Mexican Cartel Drone Smuggling Will Increase with More Border Walls

Drone Pic 2
Breitbart Texas / Cartel Chronicles

A Mexican cartel smuggler does not change professions when a border wall is built in the middle of his route. While some criminal elements turn to tunnels in California and Arizona, narcotics traffickers along the Texas border have demonstrated an increasing adoption of commercial drones with slight modifications to move product or observe surroundings.

The use of drones by cartels is well known, although very few have witnessed one launched and returned across the southwestern border. Drones are evolving nearly as fast as they are becoming more commercially available. Since 2010, cartels have demonstrated uses for surveillance, smuggling, and even attempted assassinations.

One Tuesday evening at approximately 10:39 pm, it finally happened: after days of surveilling the Rio Grande in Roma, Texas, I personally observed and filmed a cartel drone over Miguel Aleman, Tamaulipas. The only thing visible at first was a small green light moving in the distant sky. Once it crossed the Rio Grande, the drone hovered over a smuggling area used daily known as Salinas Crossing. In the distance, there was a high-pitched buzzing sound as it flew back and forth, appearing to be looking for something in the darkness below. After a few minutes, it returned to Miguel Aleman and landed at an intersection. Shortly after, several people were at the river’s edge loading into a raft to follow the drone’s flight path.

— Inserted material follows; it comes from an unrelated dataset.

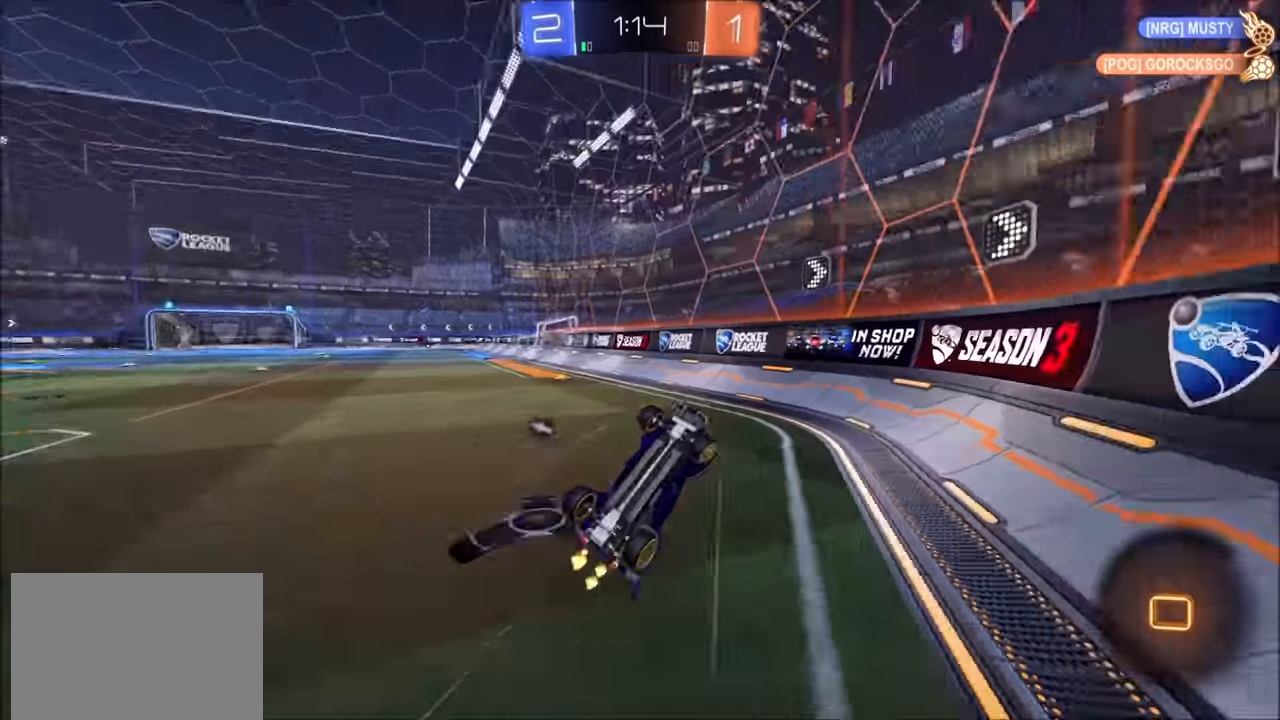
{"buttons": ["R2"], "left_stick": "up-left", "right_stick": "center", "events": [[50, "TRIANGLE", "down"], [50, "left_stick", "up"], [184, "TRIANGLE", "up"], [384, "left_stick", "up-left"], [434, "L1", "up"]]}
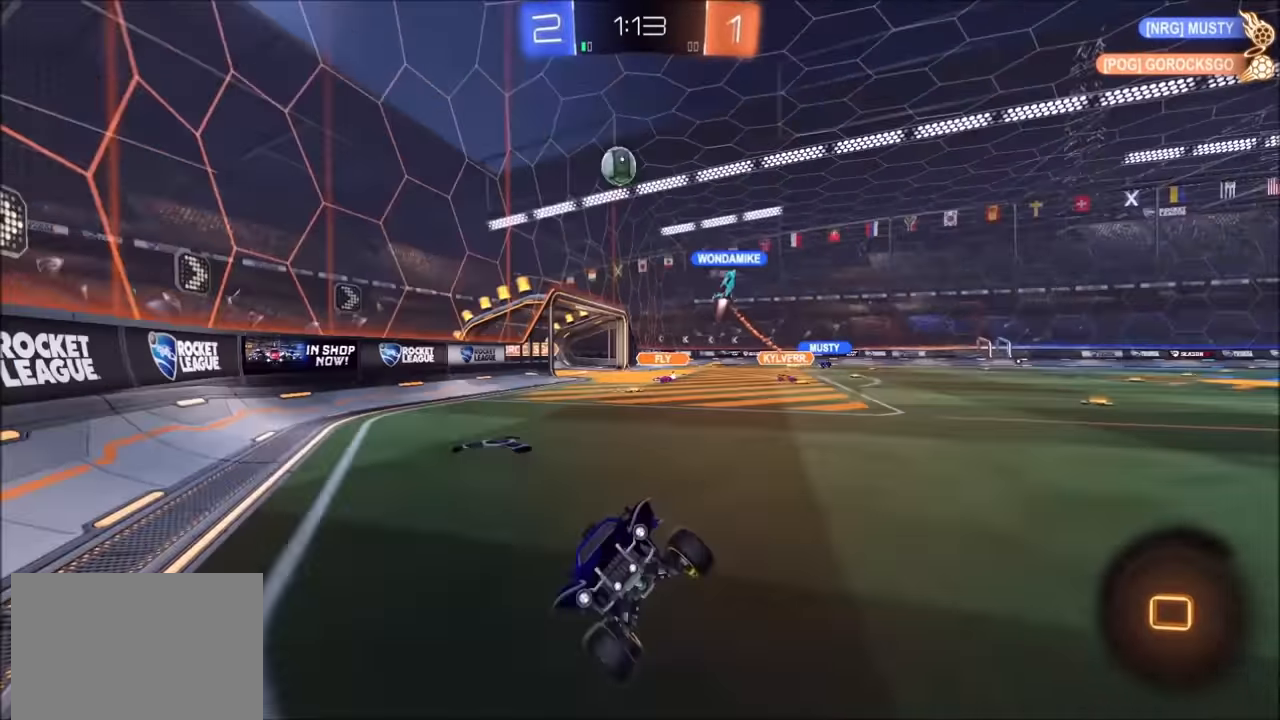
{"buttons": ["R2"], "left_stick": "up", "right_stick": "center", "events": [[484, "left_stick", "up"]]}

The following morning, I interviewed an FAA certified commercial drone pilot who also witnessed the incident. He said, “a regular drone camera could not have been used to fly or to record imagery due to the level of darkness.” The pilot was adamant the drone had a light-enhanced camera to compensate. He also acknowledged that both of his commercial drones’ cameras used for high-definition filming would have been useless that same evening.

Drones have been spotted and seized by law enforcement in this area before. A veteran Border Patrol agent assigned to the Rio Grande Valley Sector provided an image of a cartel drone seized on June 9, 2019, in La Grulla. The seizure took place near the river’s edge in Starr County while agents were conducting routine tracking of a group of people who entered the country illegally at the time.

Drones are a moderately revolutionary leap in cartel technology and tactics. U.S. law enforcement still do not possess the ability to rapidly detect, interdict, arrest, and prosecute criminals who use them. They are challenging to see, hear, and chase from the ground. The ability to seize a drone carrying narcotics in the remote expanses of the southwestern border also add another layer of difficulty for law enforcement.

In the Rio Grande Valley, border wall construction trails behind areas like El Paso and Southern California. But as boundary improvements continue, drones could prove to be the natural workaround for smugglers.

Jaeson Jones is a retired Captain from the Texas Department of Public Safety’s Intelligence and Counterterrorism Division and a Breitbart Texas contributor. While on duty, he managed daily operations for the Texas Rangers Border Security Operations Center.